On Thursday, May 26, 2022, I had the opportunity to march with the Madres of Plaza de Mayo. The Madres of Plaza de Mayo have been marching since 1977, trying to fight to identify and find justice for the 30,000 individuals that had disappeared because of the dictatorship. In the book, Children of Cain by Tina Rosenberg, she explains how “the mothers have been marching every Thursday, at three-thirty outside the presidential building shouting out all of the names of those that have disappeared.” Demanding justice for their children and grandchildren who were killed and for those whose bodies have never been discovered. She explained how it’s not just mothers that march but grandmothers, husbands, wives, fathers, brothers, sisters, and all relatives who come and show their support for this organization. I found that to be so amazing, but it’s so sad that so many mothers and family members do not have any information regarding to their lost one’s whereabouts and may never get the information they want. I have to say every part of this trip has taken an emotional toll on me but actually seeing two of the last mothers being wheelchaired out to march with us today touched my heart.

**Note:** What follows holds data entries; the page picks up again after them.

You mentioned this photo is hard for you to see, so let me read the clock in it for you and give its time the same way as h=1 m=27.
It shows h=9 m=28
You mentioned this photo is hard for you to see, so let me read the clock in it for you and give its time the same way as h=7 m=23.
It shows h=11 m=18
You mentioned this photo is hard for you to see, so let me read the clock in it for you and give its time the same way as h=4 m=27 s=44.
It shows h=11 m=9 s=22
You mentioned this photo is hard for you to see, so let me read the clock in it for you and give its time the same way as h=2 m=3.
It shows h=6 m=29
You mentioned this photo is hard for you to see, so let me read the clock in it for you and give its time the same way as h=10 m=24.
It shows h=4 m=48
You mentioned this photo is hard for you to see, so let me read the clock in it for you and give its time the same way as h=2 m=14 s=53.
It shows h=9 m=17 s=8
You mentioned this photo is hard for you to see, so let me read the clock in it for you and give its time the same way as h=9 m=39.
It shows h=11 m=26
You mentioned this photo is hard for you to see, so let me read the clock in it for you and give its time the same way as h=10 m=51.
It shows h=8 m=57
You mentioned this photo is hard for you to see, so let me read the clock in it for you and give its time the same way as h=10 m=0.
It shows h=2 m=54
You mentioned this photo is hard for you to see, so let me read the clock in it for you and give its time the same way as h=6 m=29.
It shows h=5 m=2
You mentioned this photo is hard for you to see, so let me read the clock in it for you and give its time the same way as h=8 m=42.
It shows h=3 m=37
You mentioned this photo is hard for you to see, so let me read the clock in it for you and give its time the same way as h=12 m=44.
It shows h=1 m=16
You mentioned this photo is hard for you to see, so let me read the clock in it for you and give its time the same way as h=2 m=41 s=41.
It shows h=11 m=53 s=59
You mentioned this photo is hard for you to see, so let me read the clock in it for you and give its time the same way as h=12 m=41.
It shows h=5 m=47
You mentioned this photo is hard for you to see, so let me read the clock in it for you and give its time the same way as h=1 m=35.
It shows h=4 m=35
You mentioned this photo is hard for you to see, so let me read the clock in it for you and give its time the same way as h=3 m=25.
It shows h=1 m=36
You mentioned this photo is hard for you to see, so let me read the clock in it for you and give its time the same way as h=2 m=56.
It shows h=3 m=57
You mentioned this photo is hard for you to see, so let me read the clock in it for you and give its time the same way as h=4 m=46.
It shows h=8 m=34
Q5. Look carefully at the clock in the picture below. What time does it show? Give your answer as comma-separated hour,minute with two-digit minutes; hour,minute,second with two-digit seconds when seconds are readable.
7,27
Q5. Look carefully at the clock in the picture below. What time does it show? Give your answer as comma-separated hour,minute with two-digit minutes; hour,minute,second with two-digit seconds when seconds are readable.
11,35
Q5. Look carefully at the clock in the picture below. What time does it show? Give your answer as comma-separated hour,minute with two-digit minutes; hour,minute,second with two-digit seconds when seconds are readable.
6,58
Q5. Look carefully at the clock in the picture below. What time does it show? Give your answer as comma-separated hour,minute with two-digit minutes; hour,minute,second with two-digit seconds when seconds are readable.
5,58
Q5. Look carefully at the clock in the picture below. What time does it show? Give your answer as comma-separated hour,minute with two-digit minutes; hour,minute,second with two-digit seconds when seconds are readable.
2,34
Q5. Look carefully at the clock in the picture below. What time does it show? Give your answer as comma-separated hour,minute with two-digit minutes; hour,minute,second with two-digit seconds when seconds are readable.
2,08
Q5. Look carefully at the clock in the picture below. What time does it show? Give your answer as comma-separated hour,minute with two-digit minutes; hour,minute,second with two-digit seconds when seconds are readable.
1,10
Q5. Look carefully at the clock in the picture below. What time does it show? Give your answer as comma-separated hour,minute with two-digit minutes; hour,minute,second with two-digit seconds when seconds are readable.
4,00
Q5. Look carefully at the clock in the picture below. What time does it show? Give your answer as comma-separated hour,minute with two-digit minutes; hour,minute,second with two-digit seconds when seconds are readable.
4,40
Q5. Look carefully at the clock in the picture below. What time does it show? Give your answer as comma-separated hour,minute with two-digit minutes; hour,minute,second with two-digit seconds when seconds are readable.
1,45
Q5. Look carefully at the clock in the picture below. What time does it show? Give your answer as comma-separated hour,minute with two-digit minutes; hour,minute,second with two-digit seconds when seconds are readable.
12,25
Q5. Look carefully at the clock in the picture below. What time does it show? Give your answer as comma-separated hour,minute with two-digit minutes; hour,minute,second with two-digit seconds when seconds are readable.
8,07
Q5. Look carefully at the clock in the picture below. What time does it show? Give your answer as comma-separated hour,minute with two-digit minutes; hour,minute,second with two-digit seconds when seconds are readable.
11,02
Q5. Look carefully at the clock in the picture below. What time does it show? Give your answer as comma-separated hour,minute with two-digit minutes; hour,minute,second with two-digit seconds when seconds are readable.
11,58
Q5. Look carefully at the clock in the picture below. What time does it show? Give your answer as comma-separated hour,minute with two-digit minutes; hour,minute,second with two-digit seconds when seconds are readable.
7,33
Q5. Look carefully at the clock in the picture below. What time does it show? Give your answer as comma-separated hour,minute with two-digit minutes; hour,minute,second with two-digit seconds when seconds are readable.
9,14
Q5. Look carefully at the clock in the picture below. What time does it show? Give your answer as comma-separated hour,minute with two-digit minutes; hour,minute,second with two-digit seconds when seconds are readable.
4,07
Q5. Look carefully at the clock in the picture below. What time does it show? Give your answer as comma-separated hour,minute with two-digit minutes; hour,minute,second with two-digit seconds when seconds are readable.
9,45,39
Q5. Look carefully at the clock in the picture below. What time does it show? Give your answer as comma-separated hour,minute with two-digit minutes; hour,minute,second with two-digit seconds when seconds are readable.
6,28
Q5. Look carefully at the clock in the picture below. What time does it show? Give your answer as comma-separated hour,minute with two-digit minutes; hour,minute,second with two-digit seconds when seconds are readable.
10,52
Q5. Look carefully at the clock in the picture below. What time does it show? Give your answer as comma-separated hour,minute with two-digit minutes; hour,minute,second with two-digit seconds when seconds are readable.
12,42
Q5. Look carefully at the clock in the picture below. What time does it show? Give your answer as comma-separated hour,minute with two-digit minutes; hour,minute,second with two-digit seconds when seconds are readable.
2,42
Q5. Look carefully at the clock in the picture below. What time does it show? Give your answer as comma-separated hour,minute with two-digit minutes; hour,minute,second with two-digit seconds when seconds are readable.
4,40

I was told so many stories by professor Kuperminc and Fernando about how so many mothers would march for justice, but I believe that reality hit home for me because only two mothers were left. They were no longer young mothers trying to gather information but older mothers in their maybe late 70s or 80s still fighting for justice. This just showed me that they never gave up and like Rosenburg said, “the mothers will march forever.” But it does make me question what will happen when they are no longer here? Will other family members continue to fight and keep this tradition alive? Will strangers start to march and continue this tradition? Will students begin to march after learning about this in school? I have hope that it will continue, and I pray that their justice will come. I do not express my emotions, but so many thoughts, questions, and feelings cross my mind. I started to imagine my grandmother in that wheelchair outside, marching for justice for her children or grandchildren if they had disappeared. What if my mother was marching, trying to find answers and get justice for me if I had disappeared? Questions began to rush through my head: How did these mothers fight for so long? Having the opportunity to be able to walk with the Madres was really impactful and really opened my eyes. This just makes me want to do more in my community and fight to get justice for everything we are struggling and dealing with.

After the march, one of the mothers spoke on how they do this every Thursday and how they are dealing and trying to get justice for other issues like fair wages, women’s rights, etc. They are fighting and continuing to fight each and every day, trying to gain justice for the truth and rights that each individual deserves. This just shows how different it is in the United States and how we need to do better. We deal with injustice every day. The police shooting and killing innocent black women and men, the government is trying to have a say over women’s reproductive system. These mass shootings are taking place, making kids and parents afraid to go to school and so much more. Yes, we have a word, and we speak on it through social media, but I believethat we need to all come together as a community and fight just like the Madres. We need to continue to talk about what’s going on and voice our opinions until the government does something about it. We should not have to back down because we are afraid of the consequences, and we shouldn’t keep quiet. If we continue to be silent, the vicious cycle will continue to go on. But change needs to come, and everyone needs to know that our voice and our rights matter!!